* [EXERCISE DESCRIPTION]:
Copy out each of the following records word for word, leaving nothing out and changing nothing.

* [SOURCE DATA]:
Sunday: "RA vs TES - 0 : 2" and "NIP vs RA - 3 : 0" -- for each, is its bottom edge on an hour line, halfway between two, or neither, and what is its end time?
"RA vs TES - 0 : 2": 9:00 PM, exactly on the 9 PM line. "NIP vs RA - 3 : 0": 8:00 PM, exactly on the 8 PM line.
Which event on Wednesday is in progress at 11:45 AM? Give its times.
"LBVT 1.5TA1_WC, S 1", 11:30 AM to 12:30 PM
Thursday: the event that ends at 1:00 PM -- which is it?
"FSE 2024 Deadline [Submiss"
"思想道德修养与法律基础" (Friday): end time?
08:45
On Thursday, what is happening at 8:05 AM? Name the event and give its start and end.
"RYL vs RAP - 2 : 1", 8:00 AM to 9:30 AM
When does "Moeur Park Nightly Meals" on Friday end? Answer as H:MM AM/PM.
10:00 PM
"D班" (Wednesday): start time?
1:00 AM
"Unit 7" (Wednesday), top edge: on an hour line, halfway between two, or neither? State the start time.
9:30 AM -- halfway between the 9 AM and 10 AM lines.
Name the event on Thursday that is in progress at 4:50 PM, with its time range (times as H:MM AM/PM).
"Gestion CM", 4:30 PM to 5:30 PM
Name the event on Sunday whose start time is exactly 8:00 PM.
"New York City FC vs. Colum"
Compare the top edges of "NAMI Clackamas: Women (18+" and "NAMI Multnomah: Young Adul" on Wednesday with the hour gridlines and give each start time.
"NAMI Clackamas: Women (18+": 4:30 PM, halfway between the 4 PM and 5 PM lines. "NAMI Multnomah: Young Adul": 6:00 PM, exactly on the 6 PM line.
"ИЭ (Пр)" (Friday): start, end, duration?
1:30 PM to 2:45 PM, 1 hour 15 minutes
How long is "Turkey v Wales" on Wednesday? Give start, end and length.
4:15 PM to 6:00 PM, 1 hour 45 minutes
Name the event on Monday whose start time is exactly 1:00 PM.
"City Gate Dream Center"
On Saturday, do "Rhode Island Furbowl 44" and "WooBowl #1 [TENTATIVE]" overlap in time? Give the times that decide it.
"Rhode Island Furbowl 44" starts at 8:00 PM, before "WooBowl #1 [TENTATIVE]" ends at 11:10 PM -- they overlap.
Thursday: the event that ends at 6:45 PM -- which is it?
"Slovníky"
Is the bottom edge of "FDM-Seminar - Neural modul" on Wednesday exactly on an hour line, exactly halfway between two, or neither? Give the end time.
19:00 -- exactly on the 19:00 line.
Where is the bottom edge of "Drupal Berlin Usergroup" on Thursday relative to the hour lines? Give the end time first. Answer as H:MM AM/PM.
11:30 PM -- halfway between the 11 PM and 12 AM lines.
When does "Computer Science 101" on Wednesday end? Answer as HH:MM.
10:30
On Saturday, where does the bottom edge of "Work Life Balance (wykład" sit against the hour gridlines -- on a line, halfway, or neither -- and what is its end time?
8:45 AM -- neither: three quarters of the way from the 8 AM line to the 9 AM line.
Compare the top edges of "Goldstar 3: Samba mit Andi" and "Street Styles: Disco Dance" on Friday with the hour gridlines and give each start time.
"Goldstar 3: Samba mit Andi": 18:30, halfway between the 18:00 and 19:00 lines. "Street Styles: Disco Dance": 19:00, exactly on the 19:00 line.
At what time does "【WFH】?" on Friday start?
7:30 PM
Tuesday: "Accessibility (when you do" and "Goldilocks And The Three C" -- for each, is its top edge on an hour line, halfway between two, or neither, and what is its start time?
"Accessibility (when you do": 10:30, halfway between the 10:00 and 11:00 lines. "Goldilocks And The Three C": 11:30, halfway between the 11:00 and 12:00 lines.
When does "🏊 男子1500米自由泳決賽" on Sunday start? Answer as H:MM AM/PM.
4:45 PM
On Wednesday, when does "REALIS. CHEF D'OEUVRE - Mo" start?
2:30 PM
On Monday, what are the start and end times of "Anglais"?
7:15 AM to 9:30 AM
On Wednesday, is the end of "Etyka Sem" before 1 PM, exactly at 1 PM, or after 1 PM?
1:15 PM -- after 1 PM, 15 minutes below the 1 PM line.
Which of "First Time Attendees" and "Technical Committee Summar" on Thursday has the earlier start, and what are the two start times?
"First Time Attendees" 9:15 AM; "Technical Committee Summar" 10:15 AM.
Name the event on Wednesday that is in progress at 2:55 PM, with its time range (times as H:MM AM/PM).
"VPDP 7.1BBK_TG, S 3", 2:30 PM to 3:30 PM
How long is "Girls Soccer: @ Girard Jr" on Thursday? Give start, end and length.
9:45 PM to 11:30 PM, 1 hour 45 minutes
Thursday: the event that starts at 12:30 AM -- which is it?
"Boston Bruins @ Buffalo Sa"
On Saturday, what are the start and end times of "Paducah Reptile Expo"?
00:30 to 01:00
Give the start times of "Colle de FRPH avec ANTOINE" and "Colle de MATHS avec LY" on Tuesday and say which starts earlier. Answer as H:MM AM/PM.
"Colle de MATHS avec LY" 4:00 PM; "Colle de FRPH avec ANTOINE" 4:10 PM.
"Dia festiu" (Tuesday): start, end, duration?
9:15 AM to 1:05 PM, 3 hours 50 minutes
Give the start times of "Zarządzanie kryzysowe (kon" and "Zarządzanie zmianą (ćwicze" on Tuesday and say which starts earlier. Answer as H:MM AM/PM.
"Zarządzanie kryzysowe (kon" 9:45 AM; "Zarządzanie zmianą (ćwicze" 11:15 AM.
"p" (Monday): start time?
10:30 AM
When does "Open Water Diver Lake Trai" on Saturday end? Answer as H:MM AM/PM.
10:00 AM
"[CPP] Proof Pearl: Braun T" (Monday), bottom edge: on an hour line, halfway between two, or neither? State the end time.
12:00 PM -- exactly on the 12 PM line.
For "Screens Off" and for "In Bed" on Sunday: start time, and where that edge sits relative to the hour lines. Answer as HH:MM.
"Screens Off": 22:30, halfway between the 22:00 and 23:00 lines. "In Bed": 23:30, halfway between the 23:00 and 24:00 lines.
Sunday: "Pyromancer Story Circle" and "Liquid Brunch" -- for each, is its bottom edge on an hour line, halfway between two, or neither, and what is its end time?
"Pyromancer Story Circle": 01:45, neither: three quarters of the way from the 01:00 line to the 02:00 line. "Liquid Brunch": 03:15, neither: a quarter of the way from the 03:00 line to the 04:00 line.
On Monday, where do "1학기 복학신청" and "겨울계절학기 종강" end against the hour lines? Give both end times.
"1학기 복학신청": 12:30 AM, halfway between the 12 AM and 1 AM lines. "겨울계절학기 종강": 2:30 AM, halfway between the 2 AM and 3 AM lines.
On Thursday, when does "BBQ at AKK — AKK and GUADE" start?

* [RIGHT ANSWER]:
Sunday: "RA vs TES - 0 : 2" and "NIP vs RA - 3 : 0" -- for each, is its bottom edge on an hour line, halfway between two, or neither, and what is its end time?
"RA vs TES - 0 : 2": 9:00 PM, exactly on the 9 PM line. "NIP vs RA - 3 : 0": 8:00 PM, exactly on the 8 PM line.
Which event on Wednesday is in progress at 11:45 AM? Give its times.
"LBVT 1.5TA1_WC, S 1", 11:30 AM to 12:30 PM
Thursday: the event that ends at 1:00 PM -- which is it?
"FSE 2024 Deadline [Submiss"
"思想道德修养与法律基础" (Friday): end time?
08:45
On Thursday, what is happening at 8:05 AM? Name the event and give its start and end.
"RYL vs RAP - 2 : 1", 8:00 AM to 9:30 AM
When does "Moeur Park Nightly Meals" on Friday end? Answer as H:MM AM/PM.
10:00 PM
"D班" (Wednesday): start time?
1:00 AM
"Unit 7" (Wednesday), top edge: on an hour line, halfway between two, or neither? State the start time.
9:30 AM -- halfway between the 9 AM and 10 AM lines.
Name the event on Thursday that is in progress at 4:50 PM, with its time range (times as H:MM AM/PM).
"Gestion CM", 4:30 PM to 5:30 PM
Name the event on Sunday whose start time is exactly 8:00 PM.
"New York City FC vs. Colum"
Compare the top edges of "NAMI Clackamas: Women (18+" and "NAMI Multnomah: Young Adul" on Wednesday with the hour gridlines and give each start time.
"NAMI Clackamas: Women (18+": 4:30 PM, halfway between the 4 PM and 5 PM lines. "NAMI Multnomah: Young Adul": 6:00 PM, exactly on the 6 PM line.
"ИЭ (Пр)" (Friday): start, end, duration?
1:30 PM to 2:45 PM, 1 hour 15 minutes
How long is "Turkey v Wales" on Wednesday? Give start, end and length.
4:15 PM to 6:00 PM, 1 hour 45 minutes
Name the event on Monday whose start time is exactly 1:00 PM.
"City Gate Dream Center"
On Saturday, do "Rhode Island Furbowl 44" and "WooBowl #1 [TENTATIVE]" overlap in time? Give the times that decide it.
"Rhode Island Furbowl 44" starts at 8:00 PM, before "WooBowl #1 [TENTATIVE]" ends at 11:10 PM -- they overlap.
Thursday: the event that ends at 6:45 PM -- which is it?
"Slovníky"
Is the bottom edge of "FDM-Seminar - Neural modul" on Wednesday exactly on an hour line, exactly halfway between two, or neither? Give the end time.
19:00 -- exactly on the 19:00 line.
Where is the bottom edge of "Drupal Berlin Usergroup" on Thursday relative to the hour lines? Give the end time first. Answer as H:MM AM/PM.
11:30 PM -- halfway between the 11 PM and 12 AM lines.
When does "Computer Science 101" on Wednesday end? Answer as HH:MM.
10:30
On Saturday, where does the bottom edge of "Work Life Balance (wykład" sit against the hour gridlines -- on a line, halfway, or neither -- and what is its end time?
8:45 AM -- neither: three quarters of the way from the 8 AM line to the 9 AM line.
Compare the top edges of "Goldstar 3: Samba mit Andi" and "Street Styles: Disco Dance" on Friday with the hour gridlines and give each start time.
"Goldstar 3: Samba mit Andi": 18:30, halfway between the 18:00 and 19:00 lines. "Street Styles: Disco Dance": 19:00, exactly on the 19:00 line.
At what time does "【WFH】?" on Friday start?
7:30 PM
Tuesday: "Accessibility (when you do" and "Goldilocks And The Three C" -- for each, is its top edge on an hour line, halfway between two, or neither, and what is its start time?
"Accessibility (when you do": 10:30, halfway between the 10:00 and 11:00 lines. "Goldilocks And The Three C": 11:30, halfway between the 11:00 and 12:00 lines.
When does "🏊 男子1500米自由泳決賽" on Sunday start? Answer as H:MM AM/PM.
4:45 PM
On Wednesday, when does "REALIS. CHEF D'OEUVRE - Mo" start?
2:30 PM
On Monday, what are the start and end times of "Anglais"?
7:15 AM to 9:30 AM
On Wednesday, is the end of "Etyka Sem" before 1 PM, exactly at 1 PM, or after 1 PM?
1:15 PM -- after 1 PM, 15 minutes below the 1 PM line.
Which of "First Time Attendees" and "Technical Committee Summar" on Thursday has the earlier start, and what are the two start times?
"First Time Attendees" 9:15 AM; "Technical Committee Summar" 10:15 AM.
Name the event on Wednesday that is in progress at 2:55 PM, with its time range (times as H:MM AM/PM).
"VPDP 7.1BBK_TG, S 3", 2:30 PM to 3:30 PM
How long is "Girls Soccer: @ Girard Jr" on Thursday? Give start, end and length.
9:45 PM to 11:30 PM, 1 hour 45 minutes
Thursday: the event that starts at 12:30 AM -- which is it?
"Boston Bruins @ Buffalo Sa"
On Saturday, what are the start and end times of "Paducah Reptile Expo"?
00:30 to 01:00
Give the start times of "Colle de FRPH avec ANTOINE" and "Colle de MATHS avec LY" on Tuesday and say which starts earlier. Answer as H:MM AM/PM.
"Colle de MATHS avec LY" 4:00 PM; "Colle de FRPH avec ANTOINE" 4:10 PM.
"Dia festiu" (Tuesday): start, end, duration?
9:15 AM to 1:05 PM, 3 hours 50 minutes
Give the start times of "Zarządzanie kryzysowe (kon" and "Zarządzanie zmianą (ćwicze" on Tuesday and say which starts earlier. Answer as H:MM AM/PM.
"Zarządzanie kryzysowe (kon" 9:45 AM; "Zarządzanie zmianą (ćwicze" 11:15 AM.
"p" (Monday): start time?
10:30 AM
When does "Open Water Diver Lake Trai" on Saturday end? Answer as H:MM AM/PM.
10:00 AM
"[CPP] Proof Pearl: Braun T" (Monday), bottom edge: on an hour line, halfway between two, or neither? State the end time.
12:00 PM -- exactly on the 12 PM line.
For "Screens Off" and for "In Bed" on Sunday: start time, and where that edge sits relative to the hour lines. Answer as HH:MM.
"Screens Off": 22:30, halfway between the 22:00 and 23:00 lines. "In Bed": 23:30, halfway between the 23:00 and 24:00 lines.
Sunday: "Pyromancer Story Circle" and "Liquid Brunch" -- for each, is its bottom edge on an hour line, halfway between two, or neither, and what is its end time?
"Pyromancer Story Circle": 01:45, neither: three quarters of the way from the 01:00 line to the 02:00 line. "Liquid Brunch": 03:15, neither: a quarter of the way from the 03:00 line to the 04:00 line.
On Monday, where do "1학기 복학신청" and "겨울계절학기 종강" end against the hour lines? Give both end times.
"1학기 복학신청": 12:30 AM, halfway between the 12 AM and 1 AM lines. "겨울계절학기 종강": 2:30 AM, halfway between the 2 AM and 3 AM lines.
On Thursday, when does "BBQ at AKK — AKK and GUADE" start?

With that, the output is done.